_Supplied text:_
Their comments and glitzy masks, participation and decadence were probably meant to enhance a layer of tension, but instead just denigrate some of the moments in Squid Game that could have saved it from Bruce Willis-ing itself into a game show edition of Die Hard one hundred and something.

It’s meant to feel operatic, that’s certainly what the visuals hint at, but it never quite gets to its aria.

The guard who paused her fun fair day job as a bunny gets a lot of screen time in the final six episodes.

Her North Korean origins are never quite explained. This, despite the search for her missing daughter, the shoelaces of this sub-plot never quite tied up.

Her saviour burden plays out well, though.

The guard, alongside Front Man. The latter also discovers a soupçon of his own humanity in the show. It’s layers that are peeled back to reveal a bit of intrigue and a guessing game. A guessing game that Squid Game always played with its viewers, until it doesn’t.

Short end of narrative stick

Gi-hun, our hero throughout, keeps the plot and narrative together with yet another sterling performance.

_Direction 1:_ Reproduce word for word the part of the Squid Game review starting at "It’s meant to" and ending at "out well, though.".
_Direction 2:_
Answer these questions using the Squid Game review:
(a) What day job did the guard pause?
(b) In how many final episodes does the guard get a lot of screen time?
(c) Which character keeps the plot and narrative together?
_Direction 3:_ Write the next part of the Squid Game review, picking up after its last sentence.

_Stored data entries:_
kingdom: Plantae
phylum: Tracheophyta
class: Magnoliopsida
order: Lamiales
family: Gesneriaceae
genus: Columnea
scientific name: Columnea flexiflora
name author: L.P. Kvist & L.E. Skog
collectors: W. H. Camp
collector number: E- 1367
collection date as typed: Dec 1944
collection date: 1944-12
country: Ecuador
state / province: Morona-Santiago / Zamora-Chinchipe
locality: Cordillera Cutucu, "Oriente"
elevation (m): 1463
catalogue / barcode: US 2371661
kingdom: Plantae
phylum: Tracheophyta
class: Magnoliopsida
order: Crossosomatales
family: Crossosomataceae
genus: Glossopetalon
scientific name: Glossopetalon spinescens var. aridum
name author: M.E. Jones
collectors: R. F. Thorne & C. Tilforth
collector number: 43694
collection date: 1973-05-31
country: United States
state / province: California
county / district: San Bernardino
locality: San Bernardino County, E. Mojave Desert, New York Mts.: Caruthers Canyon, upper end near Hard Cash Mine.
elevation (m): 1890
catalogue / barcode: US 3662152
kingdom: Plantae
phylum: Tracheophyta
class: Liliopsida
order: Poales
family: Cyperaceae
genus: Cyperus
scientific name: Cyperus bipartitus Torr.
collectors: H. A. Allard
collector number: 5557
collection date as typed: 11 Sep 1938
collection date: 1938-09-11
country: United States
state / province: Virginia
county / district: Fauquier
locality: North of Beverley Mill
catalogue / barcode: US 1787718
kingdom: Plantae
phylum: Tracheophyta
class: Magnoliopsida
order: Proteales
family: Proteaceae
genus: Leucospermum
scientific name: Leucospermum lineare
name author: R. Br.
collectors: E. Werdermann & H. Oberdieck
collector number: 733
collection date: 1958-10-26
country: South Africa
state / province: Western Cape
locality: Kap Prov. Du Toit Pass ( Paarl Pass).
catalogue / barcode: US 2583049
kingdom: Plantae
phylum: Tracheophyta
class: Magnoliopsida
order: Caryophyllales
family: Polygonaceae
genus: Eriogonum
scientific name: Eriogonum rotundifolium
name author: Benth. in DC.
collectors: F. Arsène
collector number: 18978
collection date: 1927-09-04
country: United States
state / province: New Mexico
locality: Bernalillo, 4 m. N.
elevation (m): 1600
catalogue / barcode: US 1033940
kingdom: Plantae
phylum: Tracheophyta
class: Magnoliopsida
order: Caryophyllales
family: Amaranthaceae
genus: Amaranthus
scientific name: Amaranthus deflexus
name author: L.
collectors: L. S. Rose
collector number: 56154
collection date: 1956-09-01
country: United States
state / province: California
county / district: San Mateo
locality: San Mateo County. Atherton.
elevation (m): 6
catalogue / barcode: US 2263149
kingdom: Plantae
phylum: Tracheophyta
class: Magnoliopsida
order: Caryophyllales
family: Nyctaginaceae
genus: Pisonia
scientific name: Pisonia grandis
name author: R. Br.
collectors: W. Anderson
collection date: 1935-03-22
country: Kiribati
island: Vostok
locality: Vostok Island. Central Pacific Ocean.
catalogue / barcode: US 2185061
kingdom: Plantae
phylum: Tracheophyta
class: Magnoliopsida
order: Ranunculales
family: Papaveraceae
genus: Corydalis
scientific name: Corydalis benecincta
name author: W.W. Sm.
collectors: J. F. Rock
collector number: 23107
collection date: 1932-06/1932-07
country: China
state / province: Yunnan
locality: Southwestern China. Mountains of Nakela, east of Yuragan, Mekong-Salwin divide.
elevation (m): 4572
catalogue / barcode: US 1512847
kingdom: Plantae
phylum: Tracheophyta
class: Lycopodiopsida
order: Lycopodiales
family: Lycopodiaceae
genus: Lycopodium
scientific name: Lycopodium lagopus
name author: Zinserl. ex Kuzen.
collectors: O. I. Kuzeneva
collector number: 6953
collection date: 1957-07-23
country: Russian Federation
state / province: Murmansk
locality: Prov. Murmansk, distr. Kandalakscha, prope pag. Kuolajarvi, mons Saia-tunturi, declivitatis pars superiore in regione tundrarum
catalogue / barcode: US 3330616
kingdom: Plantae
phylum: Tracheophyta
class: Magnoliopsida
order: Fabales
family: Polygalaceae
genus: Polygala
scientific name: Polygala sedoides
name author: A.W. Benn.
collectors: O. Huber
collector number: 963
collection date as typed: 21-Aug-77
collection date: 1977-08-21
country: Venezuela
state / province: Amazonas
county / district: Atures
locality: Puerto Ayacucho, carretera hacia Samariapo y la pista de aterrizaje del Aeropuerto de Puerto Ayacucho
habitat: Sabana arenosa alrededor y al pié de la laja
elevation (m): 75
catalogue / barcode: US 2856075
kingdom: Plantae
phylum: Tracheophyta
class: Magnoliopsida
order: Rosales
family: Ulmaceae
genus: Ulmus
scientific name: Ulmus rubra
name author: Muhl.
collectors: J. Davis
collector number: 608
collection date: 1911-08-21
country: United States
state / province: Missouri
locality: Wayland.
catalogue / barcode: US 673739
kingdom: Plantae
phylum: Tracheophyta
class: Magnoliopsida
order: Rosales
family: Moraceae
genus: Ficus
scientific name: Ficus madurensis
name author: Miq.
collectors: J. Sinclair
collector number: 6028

_Written response 1:_
It’s meant to feel operatic, that’s certainly what the visuals hint at, but it never quite gets to its aria.

The guard who paused her fun fair day job as a bunny gets a lot of screen time in the final six episodes.

Her North Korean origins are never quite explained. This, despite the search for her missing daughter, the shoelaces of this sub-plot never quite tied up.

Her saviour burden plays out well, though.

_Written response 2:_
(a) Her fun fair day job as a bunny
(b) Six
(c) Gi-hun

_Written response 3:_
As the relationship develops between him, Front Man, and the new player, he’s constantly caught between a rock and a hard place, the deadly games and cannon fodder contestants that are killed off at a rate of knots.

What’s really nice about the third season is that it concludes some of the narrative and provides a few answers to niggling questions.

Many shows don’t do that and keep audiences wondering for eternity. It also sets itself up for a spin-off or a fourth season with a potentially brand-new cast and location.

See if you can spot the cameo in the final moments of the final episode.

All things being equal, Squid Game 3 is entertaining and worth a binge, but not as gripping as its debut or the second instalment.